DATA RECORDS:
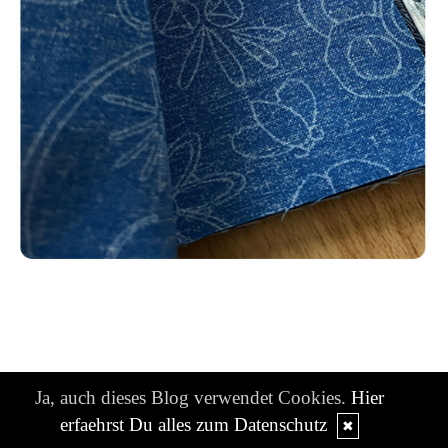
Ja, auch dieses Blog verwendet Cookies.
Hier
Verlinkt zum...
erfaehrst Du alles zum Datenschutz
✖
==
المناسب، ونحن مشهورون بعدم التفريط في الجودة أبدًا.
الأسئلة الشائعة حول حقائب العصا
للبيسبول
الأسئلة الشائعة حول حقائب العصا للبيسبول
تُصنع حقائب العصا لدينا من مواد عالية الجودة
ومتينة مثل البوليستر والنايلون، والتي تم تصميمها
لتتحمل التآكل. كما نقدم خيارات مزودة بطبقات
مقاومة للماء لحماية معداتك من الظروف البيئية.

WHAT TO WORK ON: Exact duplication is required for the lines above, from the line that contains "الأسئلة الشائعة حول حقائب العصا للبيسبول" to the line that contains "مقاومة للماء لحماية معداتك من الظروف البيئية.", inclusive; omit all others.

EXERCISE RESULT:
الأسئلة الشائعة حول حقائب العصا للبيسبول
تُصنع حقائب العصا لدينا من مواد عالية الجودة
ومتينة مثل البوليستر والنايلون، والتي تم تصميمها
لتتحمل التآكل. كما نقدم خيارات مزودة بطبقات
مقاومة للماء لحماية معداتك من الظروف البيئية.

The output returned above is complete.